Data_Sheet_1_Prednisolone in Dogs—Plasma Exposure and White Blood Cell Response.PDF

Glucocorticoids such as prednisolone are commonly used in dogs but there is sparse quantitative pharmacokinetic and pharmacodynamic information of this drug in this species. The objective of this study was to quantitatively characterize the concentration-effect relationship for prednisolone in dogs on neutrophil and lymphocyte trafficking and cortisol suppression. Nine beagles, 2–12 years old and part of a group for teaching/research were used in a 4-way crossover experiment including two treatments, active or placebo, administered either per os (PO) or intravenously (IV). Plasma was analyzed for prednisolone and cortisol using ultra-high performance liquid chromatography – tandem mass spectrometry. Leucocyte counts were performed in whole blood. Data was then analyzed by non-linear mixed effect modeling to estimate pharmacokinetic and pharmacodynamic parameters. After administration of prednisolone sodium succinate IV, the typical value (between subject variation) for total body prednisolone clearance was 1,370 ml/h·kg (13.4%). The volumes of the central and peripheral compartment were 2,300 ml/kg (10.7%) and 600 ml/kg (16.0%), respectively. The terminal plasma half-life was 1.7 h. The prednisolone plasma concentration producing 50% of the maximum response was 10 ng/mL (90.3%), 22.5 ng/ml (52.3%) and 0.04 ng/mL (197.3%) for neutrophil, lymphocyte and cortisol response, respectively. The administered dose (1 mg/kg) increased neutrophil and decreased lymphocyte numbers but not over the entire dosage interval of 24 h, due to the short half-life. However, glucocorticoids have a wide range of responses. An anti-inflammatory response due to altered gene transcription might have a longer duration. Future studies on the anti-inflammatory potency together with data presented are needed to optimize future dosage recommendations in dogs.

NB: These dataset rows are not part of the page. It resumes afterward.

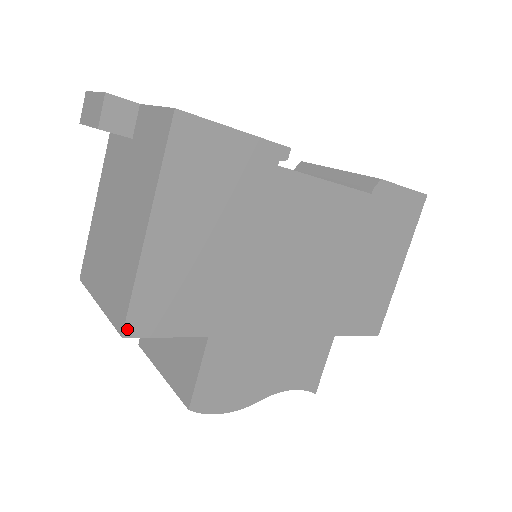
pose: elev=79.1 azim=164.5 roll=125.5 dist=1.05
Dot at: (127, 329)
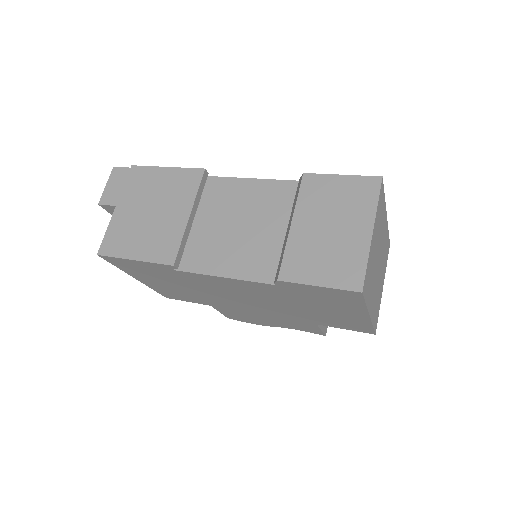
Dot at: (166, 297)
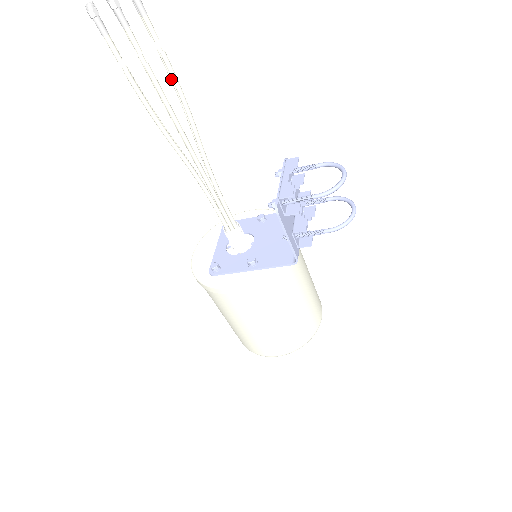
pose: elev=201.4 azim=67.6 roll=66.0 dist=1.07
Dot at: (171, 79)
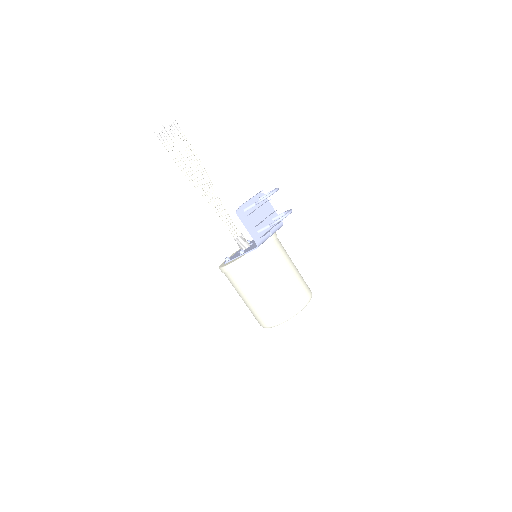
Dot at: (196, 158)
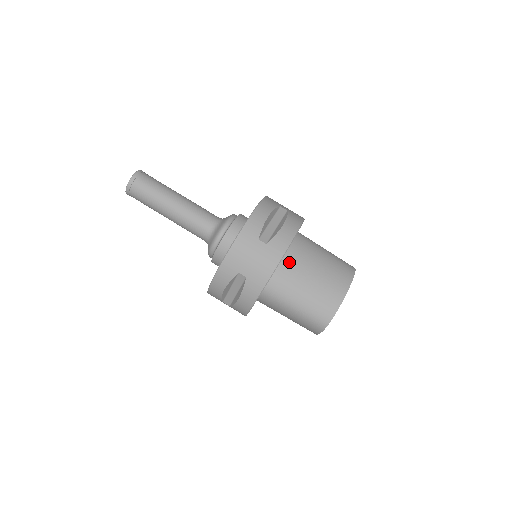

以泼尼松龙（prednisolone）为代表的糖皮质激素在犬临床中应用广泛，但该物种中关于此药物的定量药代动力学与药效动力学相关信息仍较为匮乏。本研究旨在定量表征泼尼松龙在犬体内针对中性粒细胞、淋巴细胞迁移以及皮质醇抑制的浓度-效应关系。本研究纳入9只2~12岁、用于教学/研究的比格犬，开展四向交叉试验，设置口服（per os, PO）与静脉注射（intravenous, IV）两种给药途径，以及活性药物与安慰剂两种处理方案。采用超高效液相色谱-串联质谱法（ultra-high performance liquid chromatography – tandem mass spectrometry）检测血浆中泼尼松龙与皮质醇浓度，并对全血样本进行白细胞计数。随后通过非线性混合效应模型对采集的数据进行分析，以估算药代动力学与药效动力学参数。经琥珀酸泼尼松龙（prednisolone sodium succinate）静脉注射给药后，犬体内泼尼松龙的全身总清除率典型值为1370 mL/h·kg，个体间变异系数为13.4%；中央室与外周室的分布容积分别为2300 mL/kg（10.7%）与600 mL/kg（16.0%），血浆终末半衰期为1.7 h。使中性粒细胞、淋巴细胞与皮质醇响应分别达到最大效应50%时的泼尼松龙血浆浓度依次为10 ng/mL（90.3%）、22.5 ng/mL（52.3%）与0.04 ng/mL（197.3%）。给药剂量为1 mg/kg时，犬体内中性粒细胞数量升高、淋巴细胞数量降低，但该效应并未覆盖完整的24 h给药间隔，这与药物较短的半衰期有关。不过糖皮质激素的生物学效应范围广泛，由基因转录改变介导的抗炎反应可能具有更长的持续时间。未来需结合本研究数据与抗炎药效相关研究结果，以优化犬类的临床给药方案推荐。